Auf der PGA Tour erinnert man sich gerne zurück an die vergangene Ausgabe der Sanderson Farms Championship, als Sergio Garcia sich in besonderer Manier zum Sieger puttete. In dieser Woche strebt der Spanier die Titelverteidigung an. Die erste Runde lässt allerdings anderes vermuten.

Augen zu und durch – ganz in diesem Sinne meisterte Sergio Garcia im vergangenen Jahr seinen abschließenden Putt, der ihm den Sieg bei der Sanderson Farms Championship bescherte. Etwas Neues war das nicht, denn der Profi schließt seine Augen vor jedem Putt. „Würden Sie mir glauben, dass ich das seit Jahren so mache?“, lautete seine Frage nach seinem Siegesschlag.

Nach der Klatsche beim Ryder Cup gönnt sich Garcia also keine Pause und ist als einziger Teilnehmer des Kontinentalvergleichs im Feld zu sehen. Die erste Runde verlief mit zwei unter Par wohl nicht wie gewünscht. Derzeit liegt der Masters-Sieger von 2017 damit auf dem geteilten 50. Rang und muss sich am Freitag also etwas ins Zeug legen, um den Sprung ins Wochenende zu schaffen.

Harold Varner III will den ersten PGA-Tour-Titel

Auch Top-Favorit Will Zalatoris schlug sich auf denselben Platz wie sein spanischer Konkurrent. Nachdem der US-Amerikaner erst kürzlich zum „PGA Tour Rookie oft he Year“ ernannt wurde, setzt man große Hoffnungen in ihn. Das erste Turnier der Saison beendete Zalatoris auf dem geteilten elften Rang.
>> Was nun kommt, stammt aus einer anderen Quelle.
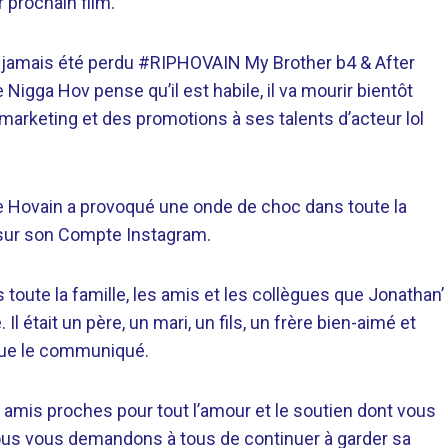
 prochain film.
’a jamais été perdu #RIPHOVAIN My Brother b4 & After
igga Hov pense qu’il est habile, il va mourir bientôt
marketing et des promotions à ses talents d’acteur lol
de Hovain a provoqué une onde de choc dans toute la
sur son
Compte Instagram.
toute la famille, les amis et les collègues que Jonathan’
l était un père, un mari, un fils, un frère bien-aimé et
ique le communiqué.
 amis proches pour tout l’amour et le soutien dont vous
 Nous vous demandons à tous de continuer à garder sa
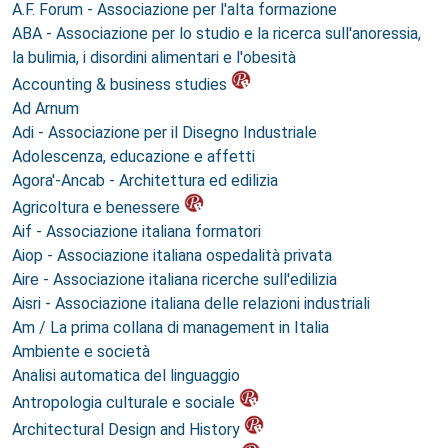
A.F. Forum - Associazione per l'alta formazione
ABA - Associazione per lo studio e la ricerca sull'anoressia,
la bulimia, i disordini alimentari e l'obesità
Accounting & business studies
Ad Arnum
Adi - Associazione per il Disegno Industriale
Adolescenza, educazione e affetti
Agora'-Ancab - Architettura ed edilizia
Agricoltura e benessere
Aif - Associazione italiana formatori
Aiop - Associazione italiana ospedalità privata
Aire - Associazione italiana ricerche sull'edilizia
Aisri - Associazione italiana delle relazioni industriali
Am / La prima collana di management in Italia
Ambiente e società
Analisi automatica del linguaggio
Antropologia culturale e sociale
Architectural Design and History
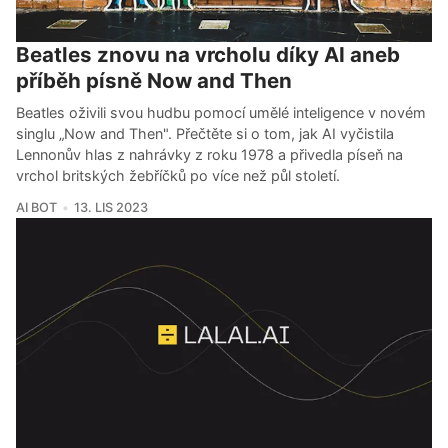
Beatles znovu na vrcholu díky AI aneb
příběh písně Now and Then
Beatles oživili svou hudbu pomocí umělé inteligence v novém
singlu „Now and Then". Přečtěte si o tom, jak AI vyčistila
Lennonův hlas z nahrávky z roku 1978 a přivedla píseň na
vrchol britských žebříčků po více než půl století.
AI BOT
13. LIS 2023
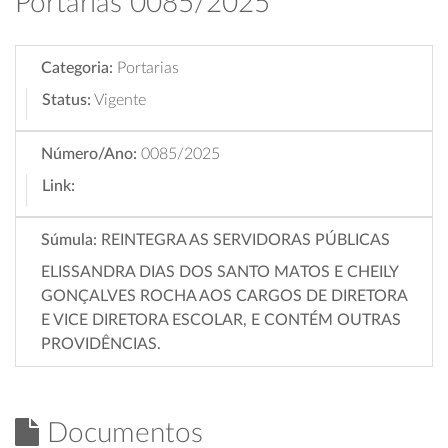
Portarias 0085/2025
Categoria:
Portarias
Status:
Vigente
Número/Ano:
0085/2025
Link:
Súmula:
REINTEGRA AS SERVIDORAS PÚBLICAS
ELISSANDRA DIAS DOS SANTO MATOS E CHEILY
GONÇALVES ROCHA AOS CARGOS DE DIRETORA
E VICE DIRETORA ESCOLAR, E CONTÉM OUTRAS
PROVIDÊNCIAS.
Documentos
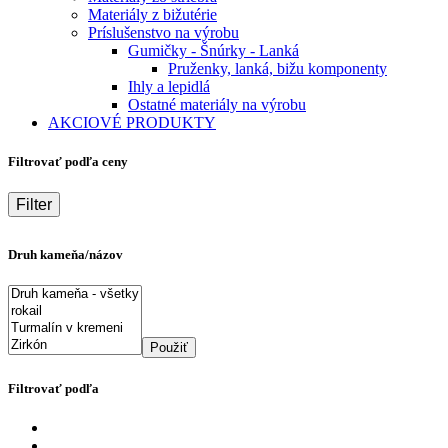
Materiály z bižutérie
Príslušenstvo na výrobu
Gumičky - Šnúrky - Lanká
Pruženky, lanká, bižu komponenty
Ihly a lepidlá
Ostatné materiály na výrobu
AKCIOVÉ PRODUKTY
Filtrovať podľa ceny
Filter
Druh kameňa/názov
Použiť
Filtrovať podľa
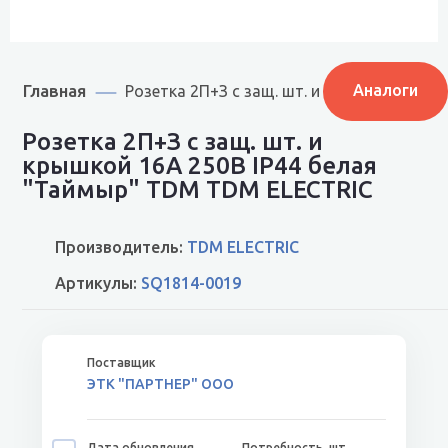
Главная
Аналоги
Розетка 2П+З с защ. шт. и крышкой 16А 
Розетка 2П+З с защ. шт. и
крышкой 16А 250В IP44 белая
"Таймыр" TDM TDM ELECTRIC
Производитель:
TDM ELECTRIC
Артикулы:
SQ1814-0019
ЭТК "ПАРТНЕР" ООО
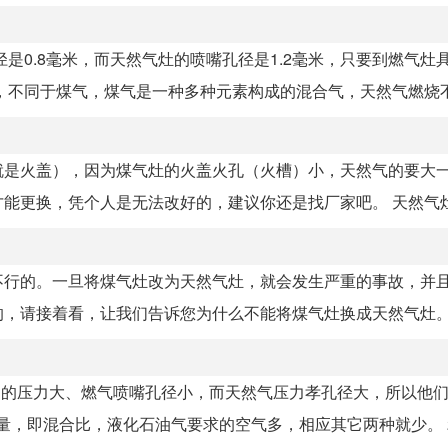
是0.8毫米，而天然气灶的喷嘴孔径是1.2毫米，只要到燃气灶
不同于煤气，煤气是一种多种元素构成的混合气，天然气燃烧不.
就是火盖），因为煤气灶的火盖火孔（火槽）小，天然气的要大
更换，凭个人是无法改好的，建议你还是找厂家吧。 天然气灶和
不行的。一旦将煤气灶改为天然气灶，就会发生严重的事故，并
请接着看，让我们告诉您为什么不能将煤气灶换成天然气灶。 液
的的压力大、燃气喷嘴孔径小，而天然气压力孝孔径大，所以他
燃量，即混合比，液化石油气要求的空气多，相应其它两种就少。 2、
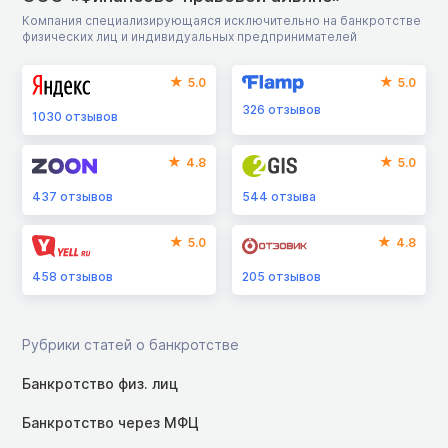
Компания специализирующаяся исключительно на банкротстве
физических лиц и индивидуальных предпринимателей
5.0
5.0
326
отзывов
1030
отзывов
4.8
5.0
437
отзывов
544
отзыва
5.0
4.8
458
отзывов
205
отзывов
Рубрики статей о банкротстве
Банкротство физ. лиц
Банкротство через МФЦ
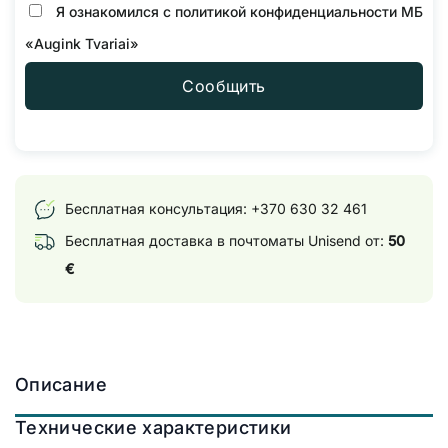
Я ознакомился с
политикой конфиденциальности
МБ
«Augink Tvariai»
Сообщить
Бесплатная консультация:
+370 630 32 461
Бесплатная доставка в почтоматы Unisend от:
50
€
Описание
Технические характеристики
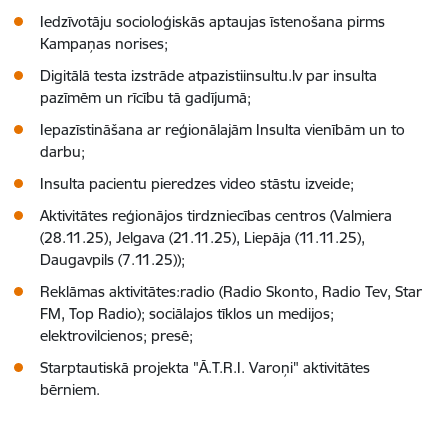
Iedzīvotāju socioloģiskās aptaujas īstenošana pirms
Kampaņas norises;
Digitālā testa izstrāde atpazistiinsultu.lv par insulta
pazīmēm un rīcību tā gadījumā;
Iepazīstināšana ar reģionālajām Insulta vienībām un to
darbu;
Insulta pacientu pieredzes video stāstu izveide;
Aktivitātes reģionājos tirdzniecības centros (Valmiera
(28.11.25), Jelgava (21.11.25), Liepāja (11.11.25),
Daugavpils (7.11.25));
Reklāmas aktivitātes:radio (Radio Skonto, Radio Tev, Star
FM, Top Radio); sociālajos tīklos un medijos;
elektrovilcienos; presē;
Starptautiskā projekta "Ā.T.R.I. Varoņi" aktivitātes
bērniem.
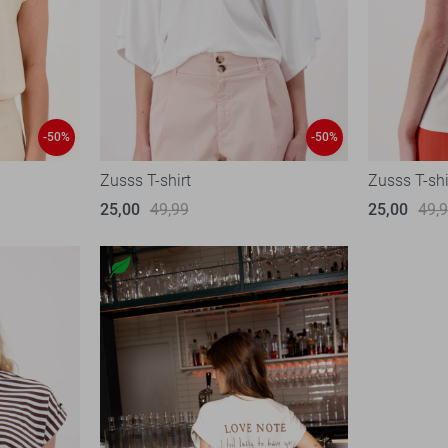
-50%
-50%
Zusss T-shirt
Zusss T-shi
25,00
49,99
25,00
49,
Derzeit führt Sahith Theegala das Feld mit acht unter Par an, dicht gefolgt von Nick Watney und Harold Varner III, die die erste Runde mit sieben unter Par abschlossen. Auf letzten sind nun die Augen gerichtet, denn in den letzten drei Monaten konnte er sich bei einer Anzahl von acht Turnieren fünfmal in den Top 20 platzieren.

Die Konkurrenz ist aufgrund der Regenerationspause der zwölf Ryder-Cup-Teilnehmer in dieser Woche nicht ganz so stark, weshalb Varner sich durchaus Chancen auf den Sieg ausrechnen darf. Seine erste Runde geht zumindest in die richtige Richtung.